▸ Exercise requirements: Scan the material below for lines with the string "brake". State how many there are and nothing else.

☆ ☆ ☆

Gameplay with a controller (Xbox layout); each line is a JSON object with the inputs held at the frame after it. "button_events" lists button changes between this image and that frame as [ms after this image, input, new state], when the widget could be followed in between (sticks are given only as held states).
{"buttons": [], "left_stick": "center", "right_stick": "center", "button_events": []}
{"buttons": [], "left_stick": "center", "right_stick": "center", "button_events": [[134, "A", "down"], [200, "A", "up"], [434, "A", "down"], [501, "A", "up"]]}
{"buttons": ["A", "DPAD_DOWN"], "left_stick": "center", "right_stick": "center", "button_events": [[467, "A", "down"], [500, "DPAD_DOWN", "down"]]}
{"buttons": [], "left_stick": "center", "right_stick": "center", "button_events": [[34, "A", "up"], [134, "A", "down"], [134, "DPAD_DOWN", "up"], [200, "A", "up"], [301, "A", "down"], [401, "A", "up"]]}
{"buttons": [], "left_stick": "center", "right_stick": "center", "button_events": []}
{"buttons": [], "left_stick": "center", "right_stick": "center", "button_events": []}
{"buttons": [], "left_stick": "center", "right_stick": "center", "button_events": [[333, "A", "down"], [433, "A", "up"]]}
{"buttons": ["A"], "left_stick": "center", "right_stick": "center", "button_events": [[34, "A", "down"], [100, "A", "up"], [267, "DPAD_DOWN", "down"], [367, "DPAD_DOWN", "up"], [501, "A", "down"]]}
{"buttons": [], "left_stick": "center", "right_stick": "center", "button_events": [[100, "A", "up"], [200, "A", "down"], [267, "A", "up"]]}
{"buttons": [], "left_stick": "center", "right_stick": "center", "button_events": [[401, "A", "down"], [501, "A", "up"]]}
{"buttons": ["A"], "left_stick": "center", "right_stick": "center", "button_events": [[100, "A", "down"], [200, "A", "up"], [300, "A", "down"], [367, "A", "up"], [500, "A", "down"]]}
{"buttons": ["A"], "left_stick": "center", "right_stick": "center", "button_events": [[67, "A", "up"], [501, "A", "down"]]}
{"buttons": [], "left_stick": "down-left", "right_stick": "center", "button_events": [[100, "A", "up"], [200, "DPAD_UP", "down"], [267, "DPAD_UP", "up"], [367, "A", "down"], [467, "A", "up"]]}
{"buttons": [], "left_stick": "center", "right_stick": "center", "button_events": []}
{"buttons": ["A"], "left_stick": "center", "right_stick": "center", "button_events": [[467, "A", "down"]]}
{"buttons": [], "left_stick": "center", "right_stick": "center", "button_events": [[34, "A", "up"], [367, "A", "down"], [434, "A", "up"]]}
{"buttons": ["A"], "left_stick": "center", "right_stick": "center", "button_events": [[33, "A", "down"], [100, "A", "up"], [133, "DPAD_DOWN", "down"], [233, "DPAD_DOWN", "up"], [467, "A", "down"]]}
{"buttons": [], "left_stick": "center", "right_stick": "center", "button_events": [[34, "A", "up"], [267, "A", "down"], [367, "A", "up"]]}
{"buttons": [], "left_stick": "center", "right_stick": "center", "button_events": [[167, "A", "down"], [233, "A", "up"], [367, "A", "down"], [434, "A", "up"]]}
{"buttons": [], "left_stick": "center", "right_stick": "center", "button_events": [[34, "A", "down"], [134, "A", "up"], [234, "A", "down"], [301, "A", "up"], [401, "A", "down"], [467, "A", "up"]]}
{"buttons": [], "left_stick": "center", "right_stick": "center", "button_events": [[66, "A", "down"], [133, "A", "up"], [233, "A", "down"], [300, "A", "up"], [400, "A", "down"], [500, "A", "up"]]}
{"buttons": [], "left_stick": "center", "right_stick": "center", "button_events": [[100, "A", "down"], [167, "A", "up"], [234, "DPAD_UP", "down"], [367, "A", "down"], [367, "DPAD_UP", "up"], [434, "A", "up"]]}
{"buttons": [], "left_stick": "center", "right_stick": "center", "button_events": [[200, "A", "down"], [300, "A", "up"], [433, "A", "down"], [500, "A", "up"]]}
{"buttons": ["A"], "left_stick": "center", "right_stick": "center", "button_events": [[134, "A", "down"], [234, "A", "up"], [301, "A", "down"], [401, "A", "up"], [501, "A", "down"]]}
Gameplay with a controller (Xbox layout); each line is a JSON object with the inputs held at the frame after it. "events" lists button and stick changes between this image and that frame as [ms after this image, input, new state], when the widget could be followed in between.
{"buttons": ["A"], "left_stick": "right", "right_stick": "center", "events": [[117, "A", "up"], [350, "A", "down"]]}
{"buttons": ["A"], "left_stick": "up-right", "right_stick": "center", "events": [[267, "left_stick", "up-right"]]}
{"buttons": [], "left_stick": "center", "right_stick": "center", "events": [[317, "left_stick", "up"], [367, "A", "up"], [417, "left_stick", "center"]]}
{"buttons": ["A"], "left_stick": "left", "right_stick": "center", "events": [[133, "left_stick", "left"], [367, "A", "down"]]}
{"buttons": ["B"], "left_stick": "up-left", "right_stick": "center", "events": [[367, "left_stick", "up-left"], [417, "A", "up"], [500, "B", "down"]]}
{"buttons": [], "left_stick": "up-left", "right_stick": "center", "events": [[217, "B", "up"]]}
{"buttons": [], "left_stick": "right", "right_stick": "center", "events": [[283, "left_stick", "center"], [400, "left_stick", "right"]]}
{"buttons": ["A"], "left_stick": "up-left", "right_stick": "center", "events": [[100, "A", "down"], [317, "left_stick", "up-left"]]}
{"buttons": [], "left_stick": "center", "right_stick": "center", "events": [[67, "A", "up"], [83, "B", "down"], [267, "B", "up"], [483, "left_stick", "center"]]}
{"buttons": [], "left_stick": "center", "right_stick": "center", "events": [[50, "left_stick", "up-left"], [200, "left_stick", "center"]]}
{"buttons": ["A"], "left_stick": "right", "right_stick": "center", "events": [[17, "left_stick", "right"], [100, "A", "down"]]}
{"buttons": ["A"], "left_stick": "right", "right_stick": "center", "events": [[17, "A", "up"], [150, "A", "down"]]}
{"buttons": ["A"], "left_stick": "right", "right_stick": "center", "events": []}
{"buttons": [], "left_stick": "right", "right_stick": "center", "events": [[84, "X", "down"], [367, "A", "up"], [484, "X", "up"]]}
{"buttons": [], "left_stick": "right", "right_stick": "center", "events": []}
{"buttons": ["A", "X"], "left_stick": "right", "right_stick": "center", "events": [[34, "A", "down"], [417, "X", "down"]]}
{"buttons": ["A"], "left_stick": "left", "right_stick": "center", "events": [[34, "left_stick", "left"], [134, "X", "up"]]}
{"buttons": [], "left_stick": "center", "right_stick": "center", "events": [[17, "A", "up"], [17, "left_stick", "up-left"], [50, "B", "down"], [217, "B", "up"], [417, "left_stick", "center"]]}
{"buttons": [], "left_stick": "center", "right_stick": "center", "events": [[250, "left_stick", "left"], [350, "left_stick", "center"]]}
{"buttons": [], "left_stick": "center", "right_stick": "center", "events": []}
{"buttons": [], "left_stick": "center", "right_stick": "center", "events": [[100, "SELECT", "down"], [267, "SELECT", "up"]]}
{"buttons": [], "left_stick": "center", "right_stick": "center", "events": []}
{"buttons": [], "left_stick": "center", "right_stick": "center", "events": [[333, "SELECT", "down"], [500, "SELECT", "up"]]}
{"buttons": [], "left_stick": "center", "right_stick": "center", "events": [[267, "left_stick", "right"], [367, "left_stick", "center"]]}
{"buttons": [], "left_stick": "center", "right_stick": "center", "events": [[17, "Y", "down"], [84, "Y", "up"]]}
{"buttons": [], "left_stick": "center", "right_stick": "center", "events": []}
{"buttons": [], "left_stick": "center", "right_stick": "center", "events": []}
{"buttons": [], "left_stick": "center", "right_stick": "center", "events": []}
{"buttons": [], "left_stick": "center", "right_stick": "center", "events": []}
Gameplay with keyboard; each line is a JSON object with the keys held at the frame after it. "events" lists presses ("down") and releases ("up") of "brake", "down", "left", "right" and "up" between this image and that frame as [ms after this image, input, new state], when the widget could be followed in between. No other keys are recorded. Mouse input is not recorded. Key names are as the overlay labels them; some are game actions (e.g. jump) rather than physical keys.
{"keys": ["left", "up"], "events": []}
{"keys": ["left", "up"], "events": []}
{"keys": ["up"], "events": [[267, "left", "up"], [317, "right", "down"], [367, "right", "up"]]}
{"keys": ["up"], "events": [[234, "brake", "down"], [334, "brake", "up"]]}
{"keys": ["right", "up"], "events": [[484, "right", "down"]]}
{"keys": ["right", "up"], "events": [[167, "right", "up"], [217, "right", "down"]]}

☆ ☆ ☆

▸ Output of the task: 2